Come più volte Francesco ha evidenziato parlando dei catechisti e richiamando il Concilio, siamo di fronte a un esercizio di testimonianza. Non spetta solo ai sacerdoti o ai religiosi evangelizzare. In forza del battesimo, è vocazione di ciascuno portare la Parola nel quotidiano.
Il Pontefice traccia una sorta di identikit del catechista. Anzitutto, chiede che siano persone di «profonda fede e maturità umana».
Avere una fede matura significa essere credenti che sappiano contagiare la vita con la loro adesione a Cristo e affrontare alla luce del Vangelo le sfide che, passo dopo passo, si presentano.
Poi occorre essere in grado di praticare l’accoglienza e la fraternità.
È uno stile che viene spesso richiamato dal Papa. Non dobbiamo mai dimenticare che ogni ministero è finalizzato all’edificazione della comunità. Ecco perché il catechista deve essere il volto di una comunità che sa accoglie e abbracciare tutti.
Non manca un riferimento alla buona comunicazione anche con strumenti creativi.
Dal momento che il catechista è chiamato a far emergere quanto vive, il suo linguaggio non può essere artificiale o concettuale, ma deve essere attento a raccontare e a vivere la bellezza del fatto cristiano che passa dalle scelte compiute ogni giorno.
Poi c’è il tema forte della formazione dei catechisti. Come procedere?
In Italia sono già state avviate da tempo proposte formative che coinvolgono diocesi e parrocchie. Certamente, occorre verificare i vari percorsi. Come scritto nel Motu proprio, bisogna fare un attento discernimento.
Quindi chi può fare il catechista?
Ogni battezzato è un catechista. La fede vissuta si accresce quando viene raccontata e condivisa.

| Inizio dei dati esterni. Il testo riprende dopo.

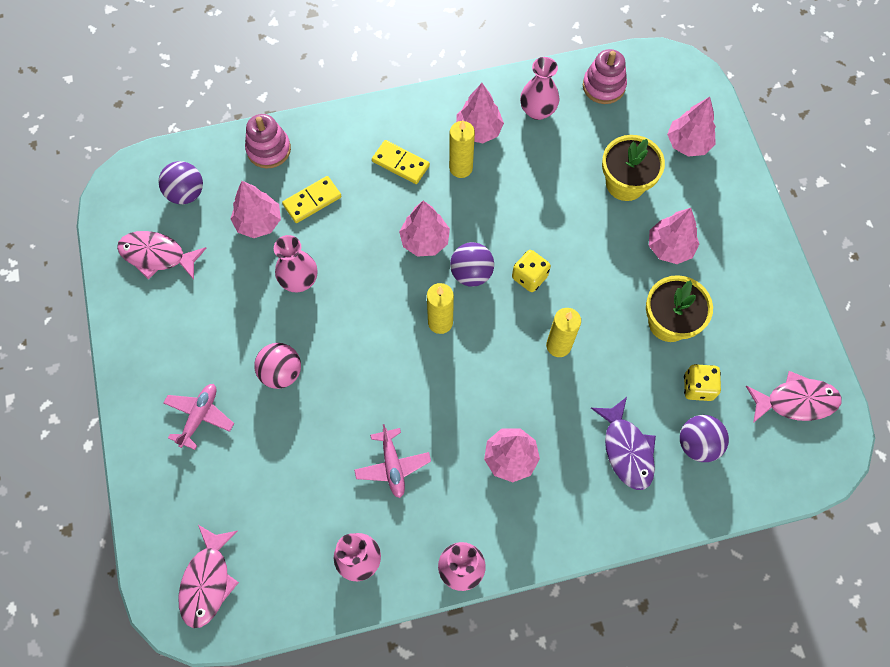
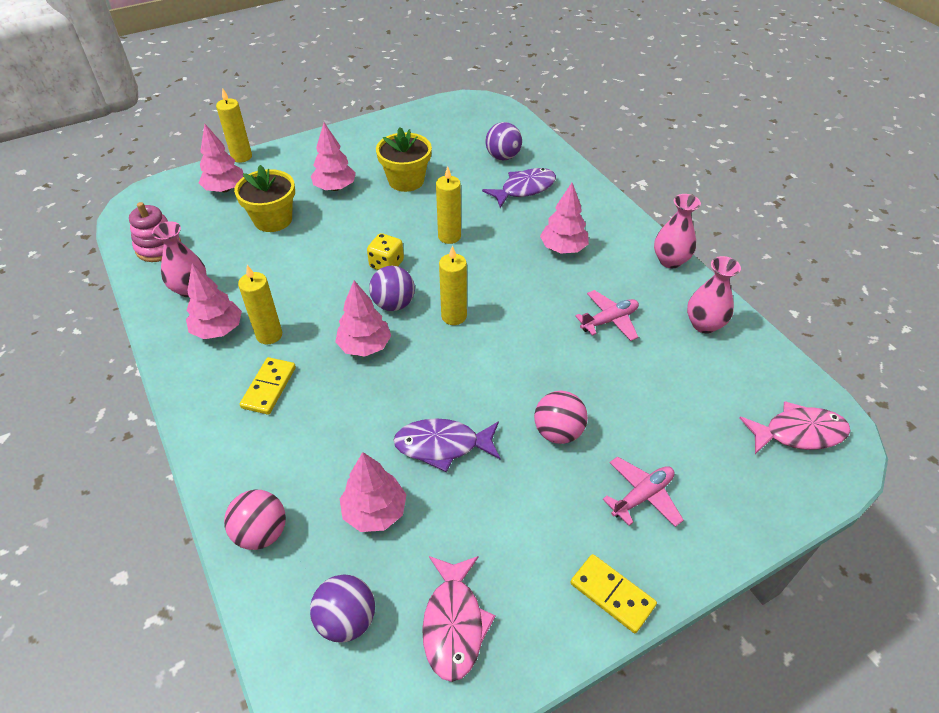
camera: 105 degrees left, 20 degrees down
(200, 416) = (642, 496): pink plane -> pink plane turned 135 degrees clockwise
(269, 149) = (261, 533): pink stacking toy -> pink ball
(299, 280) = (442, 445): pink vase -> purple fish
(312, 201) = (333, 461): yellow domino -> yellow domino (612, 594)
(698, 387) = (457, 161): yellow dice -> none
(747, 161) = (241, 157): none -> yellow candle
(796, 401) = (450, 119): pink fish -> none

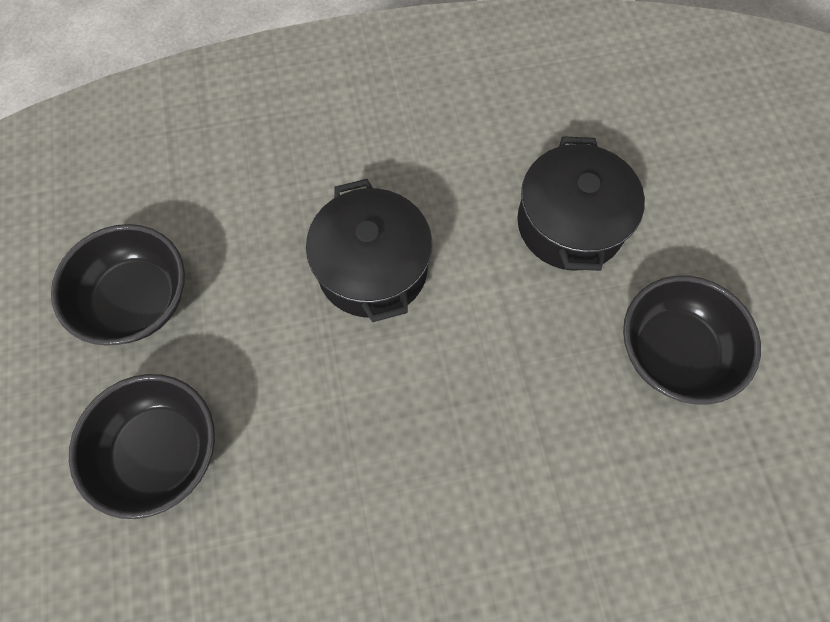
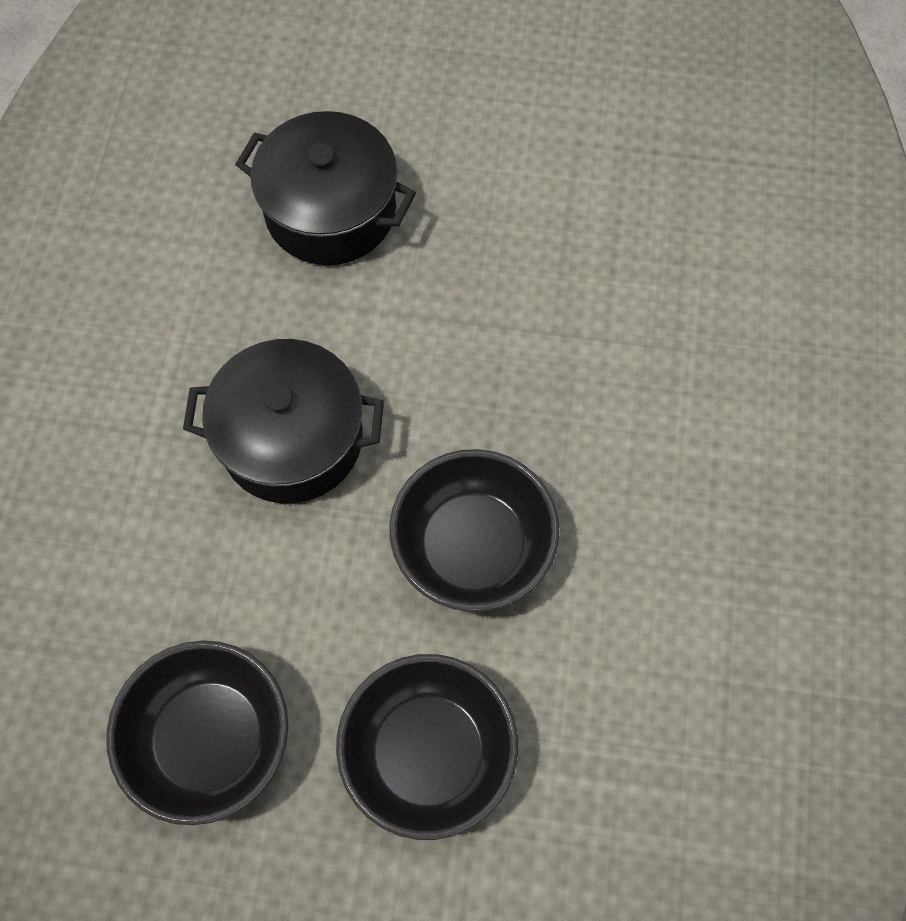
camera: 70 degrees left, 0 degrees up
(673, 352) = (520, 177): black bowl -> black bowl (473, 546)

D’altro canto, l’intera comunità è catechista e, quindi, accompagna non solo i giovani ma ogni donna e uomo in tutti i passaggi della vita perché maturino la propria esperienza d’incontro con il Risorto. Nel caso specifico, esiste una prassi consolidata di catechisti che animano le parrocchie. E con l’istituzione del nuovo ministero si tratterà di compiere valutazioni precise perché siano utili alle comunità cristiane.
Nella Chiesa che è in Italia c’è preoccupazione per il post-pandemia?
I timori non sono solo nella comunità cristiana ma in tutta la società. Il coronavirus ha generato una crisi. Tuttavia le crisi possono anche trasformarsi in opportunità e in monito per tornare all’essenziale. Nelle nostre diocesi si possono percepire alcune fatiche legate all’emergenza Covid ma si scorgono pure moltissimi germogli che vanno aiutati a crescere e che nel futuro potranno produrre frutti rigogliosi.